The test can accurately and simultaneously measure multiple biomarker proteins that indicate the presence of diseases like graft-versus-host disease as happens in bone marrow transplant rejection and needs no washing steps, and uses only a minute volume of blood plasma.

Image: Multiphase polymer systems confine unique antibody-conjugated beads that bind with high sensitivity and specificity to plasma protein biomarkers, eliciting amplified luminescent signals. The signal intensity from the beads is proportional to the levels of disease biomarkers in the blood plasma (Photo courtesy of World Scientific).
Image: Multiphase polymer systems confine unique antibody-conjugated beads that bind with high sensitivity and specificity to plasma protein biomarkers, eliciting amplified luminescent signals. The signal intensity from the beads is proportional to the levels of disease biomarkers in the blood plasma (Photo courtesy of World Scientific).

Scientists at the University of Michigan (Ann Arbor, MI, USA) developed the protein test, which uses a micropatterning method. To perform the assay, a few microliters of blood plasma is mixed with poly(ethylene glycol) and added to a microwell in a custom 384-well microplate. Next, microdroplets of dextran, containing complimentary pairs of antibody-beads, are dispensed into microbasins within the sample well. During two-hour incubation, target plasma protein biomarkers diffuse from the poly(ethylene glycol) phase to the dextran droplets and become sandwiched by the antibody beads. The microplate is then read on a commercially available plate reader.

The cross-reaction-free, multiplex assay can simultaneously detect picomolar concentrations of four protein biomarkers: C-X-C motif ligand 10 (CXCL10), CXCL9, interleukin (IL)-8 and IL-6 in cell supernatants using a single assay well. The potential clinical utility of the assay was demonstrated by detecting diagnostic biomarkers (CXCL10 and CXCL9) in plasma from 88 patients at the onset of the clinical symptoms of chronic graft-versus-host disease (GVHD).

Shuichi Takayama, PhD, a professor and a senior author of the study, said, “Just as oil and water remain immiscible, we use two aqueous solutions that do not mix with each other. Interestingly, these solutions can be patterned into arrays, whereas standard no-wash protein test reagents normally just mix together in solution. This novel capability makes it possible, for the first time, to measure multiple diagnostic proteins at a time in a no-wash format test.”

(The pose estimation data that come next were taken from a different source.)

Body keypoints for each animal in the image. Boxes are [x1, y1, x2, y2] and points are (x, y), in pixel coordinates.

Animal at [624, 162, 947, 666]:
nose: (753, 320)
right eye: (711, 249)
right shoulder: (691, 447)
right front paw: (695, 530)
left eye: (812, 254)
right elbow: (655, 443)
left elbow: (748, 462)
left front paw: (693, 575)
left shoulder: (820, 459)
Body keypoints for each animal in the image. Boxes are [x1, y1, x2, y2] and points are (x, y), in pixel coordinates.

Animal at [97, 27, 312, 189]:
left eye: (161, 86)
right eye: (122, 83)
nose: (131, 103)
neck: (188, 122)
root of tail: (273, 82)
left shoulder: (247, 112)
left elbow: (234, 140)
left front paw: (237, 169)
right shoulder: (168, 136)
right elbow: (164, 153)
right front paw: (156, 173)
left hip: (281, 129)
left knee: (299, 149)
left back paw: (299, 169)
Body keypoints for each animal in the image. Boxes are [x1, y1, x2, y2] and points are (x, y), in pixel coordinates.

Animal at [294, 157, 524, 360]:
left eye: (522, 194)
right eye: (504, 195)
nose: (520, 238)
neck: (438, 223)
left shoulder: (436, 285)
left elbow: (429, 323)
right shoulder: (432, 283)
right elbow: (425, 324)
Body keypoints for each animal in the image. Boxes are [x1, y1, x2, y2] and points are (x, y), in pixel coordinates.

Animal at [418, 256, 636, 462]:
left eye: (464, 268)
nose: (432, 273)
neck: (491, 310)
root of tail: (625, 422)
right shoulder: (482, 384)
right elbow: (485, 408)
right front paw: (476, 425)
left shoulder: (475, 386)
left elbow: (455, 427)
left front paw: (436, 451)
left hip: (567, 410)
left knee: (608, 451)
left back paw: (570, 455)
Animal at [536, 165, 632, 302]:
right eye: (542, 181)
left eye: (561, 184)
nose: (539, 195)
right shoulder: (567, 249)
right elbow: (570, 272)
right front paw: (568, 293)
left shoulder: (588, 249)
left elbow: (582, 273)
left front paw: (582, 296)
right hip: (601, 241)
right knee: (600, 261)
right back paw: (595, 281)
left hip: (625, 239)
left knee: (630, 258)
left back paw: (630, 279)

Arlyne Simon, PhD, the lead author of the study, said, “We envision that our user-friendly and highly accurate platform will be widely used by academic and clinical scientists for diagnostics as well as other applications. To ease the adoption of our technology into research and clinical labs, we designed custom microplates that can be analyzed by commercially available plate readers.” The study was published on June 2, 2014, in the journal TECHNOLOGY.